▸ WHAT TO WORK ON: Pictures are to be left out, and only the lines below starting at the one with "110 217 540" and ending at the one with "376 564 791" are to be reproduced, each exactly, both ends included.

▸ MATERIAL FOR THIS TASK:
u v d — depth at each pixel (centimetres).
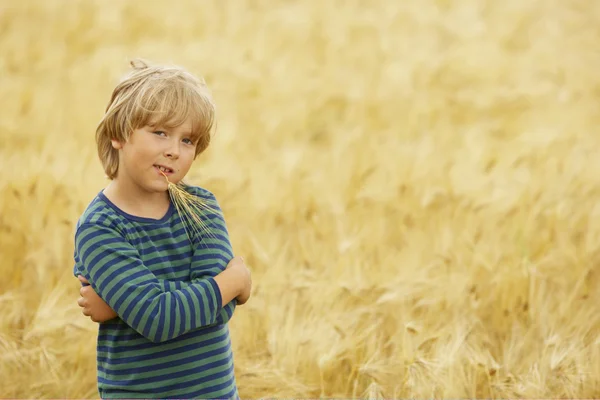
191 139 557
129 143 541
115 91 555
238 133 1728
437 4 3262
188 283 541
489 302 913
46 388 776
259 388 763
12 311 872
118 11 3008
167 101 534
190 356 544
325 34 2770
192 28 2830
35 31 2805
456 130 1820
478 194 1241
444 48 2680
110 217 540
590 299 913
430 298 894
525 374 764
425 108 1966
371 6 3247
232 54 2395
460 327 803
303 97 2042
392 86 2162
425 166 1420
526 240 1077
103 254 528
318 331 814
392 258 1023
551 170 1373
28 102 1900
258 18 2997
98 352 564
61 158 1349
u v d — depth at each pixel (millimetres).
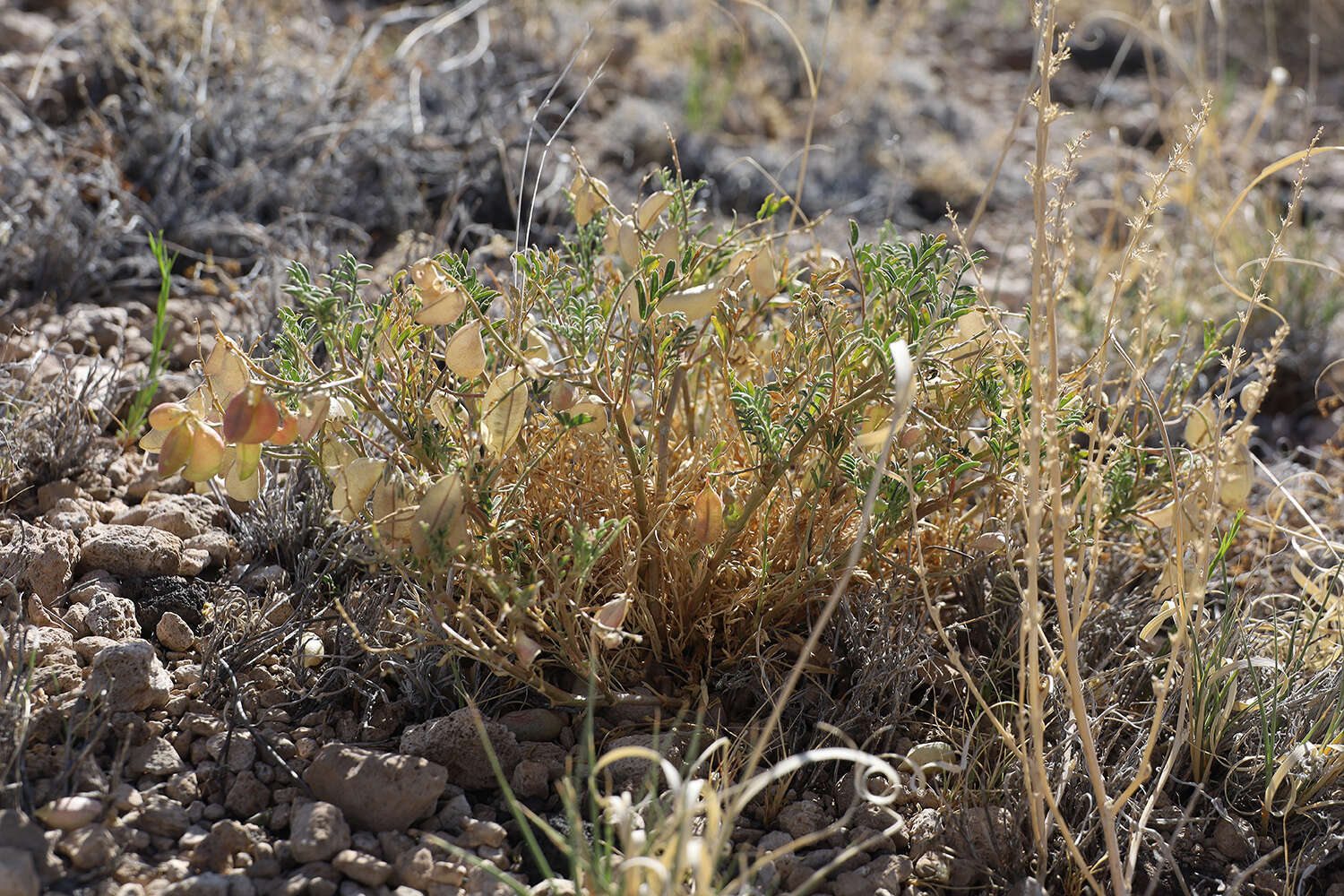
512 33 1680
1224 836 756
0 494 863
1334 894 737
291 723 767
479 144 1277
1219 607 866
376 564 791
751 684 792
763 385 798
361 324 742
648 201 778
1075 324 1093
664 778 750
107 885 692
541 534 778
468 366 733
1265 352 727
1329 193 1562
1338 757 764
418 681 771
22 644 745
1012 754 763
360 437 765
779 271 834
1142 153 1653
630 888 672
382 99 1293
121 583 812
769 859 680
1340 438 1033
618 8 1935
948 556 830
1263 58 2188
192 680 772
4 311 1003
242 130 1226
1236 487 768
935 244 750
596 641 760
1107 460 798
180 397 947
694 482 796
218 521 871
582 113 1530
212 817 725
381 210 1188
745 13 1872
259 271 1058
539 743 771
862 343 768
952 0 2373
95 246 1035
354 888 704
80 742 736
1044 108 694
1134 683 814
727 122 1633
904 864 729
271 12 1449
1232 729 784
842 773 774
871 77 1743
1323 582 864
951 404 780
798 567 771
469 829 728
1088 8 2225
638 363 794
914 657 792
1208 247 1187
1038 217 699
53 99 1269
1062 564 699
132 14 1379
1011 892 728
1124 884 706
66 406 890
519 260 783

▸ EXERCISE SOLUTION:
110 217 540
590 299 913
430 298 894
525 374 764
425 108 1966
371 6 3247
232 54 2395
460 327 803
303 97 2042
392 86 2162
425 166 1420
526 240 1077
103 254 528
318 331 814
392 258 1023
551 170 1373
28 102 1900
258 18 2997
98 352 564
61 158 1349
u v d — depth at each pixel (millimetres).
512 33 1680
1224 836 756
0 494 863
1334 894 737
291 723 767
479 144 1277
1219 607 866
376 564 791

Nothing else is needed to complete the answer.